◆ Esercizi:
A. Secondo il brano su Palermo e Catania, quale casa editrice pubblicò il saggio "I Siciliani", e in che anno?
B. Nel brano su Palermo e Catania, rendi in inglese la frase "Catania corre per andare a vedere le cose, Palermo sta quieta in attesa che le cose passino dinnanzi."
C. Prosegui il brano su Palermo e Catania, partendo dall'ultima frase riportata.

PALERMO E CATANIA, IL PARADIGMA DI FAVA

Nel 1980 il giornalista siracusano teorizzò ne "I Siciliani" i contrapposti vizi delle due città, entrambe legate da un diverso destino di malcostume ed illegalità 

Un gruppo di suonatori di chitarra
ed un cantante a Catania:
una teatrale rappresentazione del carattere
popolare ed istrionico della città,
in contrapposizione a quello
riservato e malinconico di Palermo.
La fotografia è tratta
dal saggio di Giuseppe Fava "I Siciliani",
edito da Cappelli Editore nel 1980

"Catania è febbrile sfottente e allegra, e Palermo invece appagata, ironica e malinconica.
Catania è furiosamente laboriosa in tutte le sue attività esistenziali, quindi anche nel ladrocinio, nel furto, nella truffa, nel crimine, cioè produce denaro, e invece Palermo questo denaro tende a conglobarlo dagli altri anche nel delitto.
Catania è colei che corrompe, Palermo è che colei che si fa corrompere.
Catania corre per andare a vedere le cose, Palermo sta quieta in attesa che le cose passino dinnanzi. Catania è nera, Palermo è bianca. Catania è popolare, Palermo nobile.


Palermitani nello storico mercato della Vucciria.

◆ Record del dataset:
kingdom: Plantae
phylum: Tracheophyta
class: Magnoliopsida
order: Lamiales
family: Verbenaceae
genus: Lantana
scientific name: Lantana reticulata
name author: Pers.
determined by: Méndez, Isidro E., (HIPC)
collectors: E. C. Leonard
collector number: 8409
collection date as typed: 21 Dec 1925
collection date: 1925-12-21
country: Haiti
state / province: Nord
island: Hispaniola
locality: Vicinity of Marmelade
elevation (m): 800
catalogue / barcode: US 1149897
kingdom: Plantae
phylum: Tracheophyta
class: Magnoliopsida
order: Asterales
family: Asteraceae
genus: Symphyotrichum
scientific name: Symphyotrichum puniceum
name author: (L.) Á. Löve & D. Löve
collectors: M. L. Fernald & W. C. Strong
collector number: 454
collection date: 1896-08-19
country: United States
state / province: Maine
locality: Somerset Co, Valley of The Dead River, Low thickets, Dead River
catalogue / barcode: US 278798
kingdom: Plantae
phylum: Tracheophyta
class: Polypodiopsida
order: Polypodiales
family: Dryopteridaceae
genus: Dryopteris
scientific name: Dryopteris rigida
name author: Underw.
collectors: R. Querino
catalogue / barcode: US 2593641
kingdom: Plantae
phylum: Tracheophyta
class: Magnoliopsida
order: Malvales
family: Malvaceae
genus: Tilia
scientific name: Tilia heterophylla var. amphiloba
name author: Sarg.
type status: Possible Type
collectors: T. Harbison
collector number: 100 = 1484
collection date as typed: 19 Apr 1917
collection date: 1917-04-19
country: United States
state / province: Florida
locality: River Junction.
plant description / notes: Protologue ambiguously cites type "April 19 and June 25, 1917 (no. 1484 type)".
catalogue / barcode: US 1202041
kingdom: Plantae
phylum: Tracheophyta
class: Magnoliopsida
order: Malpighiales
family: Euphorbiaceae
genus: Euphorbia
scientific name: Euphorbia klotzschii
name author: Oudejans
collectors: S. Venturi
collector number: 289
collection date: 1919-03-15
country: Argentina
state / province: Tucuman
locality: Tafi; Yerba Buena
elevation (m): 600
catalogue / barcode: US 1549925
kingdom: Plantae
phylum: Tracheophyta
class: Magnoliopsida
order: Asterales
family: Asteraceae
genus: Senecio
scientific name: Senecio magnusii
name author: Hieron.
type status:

◆ Soluzioni:
A. Cappelli Editore, nel 1980.

B. Catania runs to go and see things; Palermo stays still, waiting for things to pass before it.

C.
La fotografia è di Enzo Sellerio
e venne pubblicata nel volume
"Libro di Palermo",
edito nel 1977 da S.F. Flaccovio

Infine, l'essenziale: Catania rifiuta il potere perché lo ritiene una sopraffazione e quindi ogni suo cittadino tende a trasformare, anzi ad accomodare la legge al suo interesse personale, mentre Palermo crede nel potere anzi nel suo diritto al potere.
Ecco perché i più grandi e geniali delinquenti catanesi sono stati soprattutto i falsari, ed a Palermo invece mafiosi. 
Il paradigma è evidente".
Il lucido teorema sulle differenza fra le due città siciliane in eterna contrapposizione di potere e di prestigio venne così descritto dal giornalista Giuseppe Fava nel saggio inchiesta "I Siciliani", edito da Cappelli Editore nel 1980.


Sopra e sotto,
immagini di Catania e Palermo
in due fotografie
di Josip Ciganovic.
Entrambi gli scatti furono pubblicati nel 1962
nell'opera "Sicilia", edita da Sansoni e
dall'Istituto Geografico De Agostini

Fava - siracusano di Palazzolo Acreide -  affrontò il dualismo fra Palermo e Catania sul piano a lui ben noto delle diverse anime politiche, affaristiche e criminali delle due città.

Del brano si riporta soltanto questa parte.